Após a classificação de todas as análogas de fentanil como substâncias controladas na China em 2019, fabricantes ilegais se voltaram para a exportação de precursores, reagentes e prensas de comprimidos. Esses materiais chegam principalmente ao México, onde os cartéis os utilizam para produzir opioides sintéticos e contrabandear para a América do Norte.
Autoridades dos EUA observam uma diminuição nas remessas diretas de fentanil da China, mas um aumento nas entregas de produtos químicos de uso duplo através de portos, frete aéreo e correio expresso internacional. Pequenos produtores, muitas vezes familiares, em zonas industriais provinciais exploram lacunas regulatórias e oferecem serviços personalizados, incluindo comunicação criptografada e logística disfarçada.
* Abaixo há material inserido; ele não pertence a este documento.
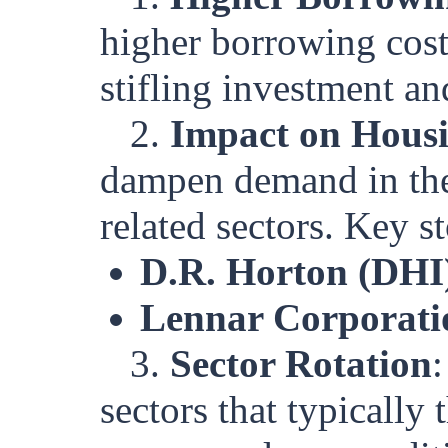
higher borrowing cost
stifling investment a
2.
Impact on Hous
dampen demand in the
related sectors. Key s
D.R. Horton (DHI
Lennar Corporati
3.
Sector Rotation
:
sectors that typically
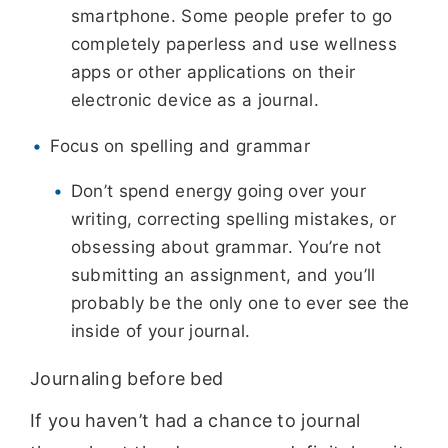
smartphone. Some people prefer to go
completely paperless and use wellness
apps or other applications on their
electronic device as a journal.
Focus on spelling and grammar
Don’t spend energy going over your
writing, correcting spelling mistakes, or
obsessing about grammar. You’re not
submitting an assignment, and you’ll
probably be the only one to ever see the
inside of your journal.
Journaling before bed
If you haven’t had a chance to journal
O Tesouro dos EUA impôs sanções a várias empresas chinesas em 2025, incluindo uma empresa de Guangzhou que organizou remessas coordenadas de opioides e adulterantes para a América do Norte. A cadeia de suprimentos é descentralizada, utilizando atores separados para produção, transporte e processamento.
A promoção de exportações da China beneficia indiretamente o comércio de produtos químicos ambivalentes, pois os reembolsos visam principalmente o volume. Apesar da cooperação bilateral com os EUA, a fiscalização de milhares de pequenas empresas continua difícil.
O Canadá também relata um aumento na produção doméstica de fentanil e nitazenos, apoiada por fornecedores chineses através de Vancouver, Toronto e Montreal. De lá, o material chega a mercados na Austrália, Nova Zelândia e Ásia.
Especialistas internacionais exigem controles globais mais rigorosos sobre produtos químicos e medidas coordenadas contra as redes financeiras e digitais dos fornecedores clandestinos.